Lecture Series November 2017: Koen Leurs › view all

"Digital migration imaginaries: Paradoxes of control, (im)mobility, (dis)connectivity and voice(lessness)"

November 29, 2017 - 16:15h/4:15pm
Jacobs University, South Hall, Seminar Room East
Campus Ring 1
28759 Bremen
Contact: Dr. Audris Umel
Series: Social Sciences Lecture Series
Event type: public

Koen Leurs, Assistant Professor in Gender and Postcolonial studies at the Graduate Gender Program, Department of Media and Culture Studies at Utrecht University, gives a talk on "Digital migration imaginaries: Paradoxes of control, (im)mobility, (dis)connectivity and voice(lessness)" in the BIGSSS Lecture Series 16:15hrs on November 29, 2017. The talk takes place at Jacobs University, South Hall, Seminar Room East.
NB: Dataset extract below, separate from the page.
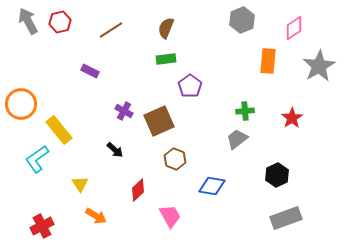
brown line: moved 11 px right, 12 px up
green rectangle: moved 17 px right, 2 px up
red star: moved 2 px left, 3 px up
The event is also part of the BIGSSS Migration and Refugees Studies Group event series!

 

Abstract:

This lecture unpacks the paradoxical ways in which the increased digital mediatization of migration has been mobilized as an ordering mechanism during the so-called European refugee crisis (2015-2017). Information and communication technologies (ICTs) promise both mobility, connectivity and voice to migrants, and they offer new means of surveillance, control and exclusion of migrants by government officials. Drawing on theorists including Benedict Anderson, Cornelius Castoriadis, Lilie Chouliaraki, Nira Yuval Davis and Charles Taylor, this lecture takes the notion of social imaginaries as a theoretical toolkit to account for the contradictory digital migration imaginaries that shape and impact upon contemporary transnational migration. These naturalized assemblages of meaning and boundary making are co-constituted top-down and bottom-up. Digital migration imaginaries perpetuate structural geographical, gender, racial, age and class hierarchies but also offer room for agentic intervention. They are mobilized by actors including government officials, journalists, scholars, policies and human rights law, hardware and software, algorithmic systems and artists, migrant communities and individual user practices. I will reflect upon 6 processes that shape digital migration imaginaries:  1) Digital migration data as a new means for securitization: migration prevention, management and control, including surveillance of migrant movements through monitoring mobile phone signals at the Mediterranean, predictive analytics on the basis of social media trace data and control through biometric databases; 2). Digital migration as corporate business opportunity: the global industry of surveillance and the industry of migrant connectivity; 3) Voice, transnational connectivity and refugee selfies as digital self-representations; 4) Humanitarian NGO-ization of digital migration: a plethora of digital initiatives have sought to combat the crisis, including SOS phone and apps aimed at showing hospitality, increasing migrant integration and connecting with local volunteers; 5) Digital migration as a site of artistic intervention. 6) Digital migration studies as a new interdisciplinary research paradigm.

About the BIGSSS Lecture Series:

Each semester the Graduate School invites a mix of established and young scholars to present their work to the students and the faculty of the School as well as to the wider interested public. Taking place every other week, the Lecture Series is the central meeting point for the entire Graduate School and provides an excellent opportunity for engaging in intensive, interdisciplinary, scholarly debate.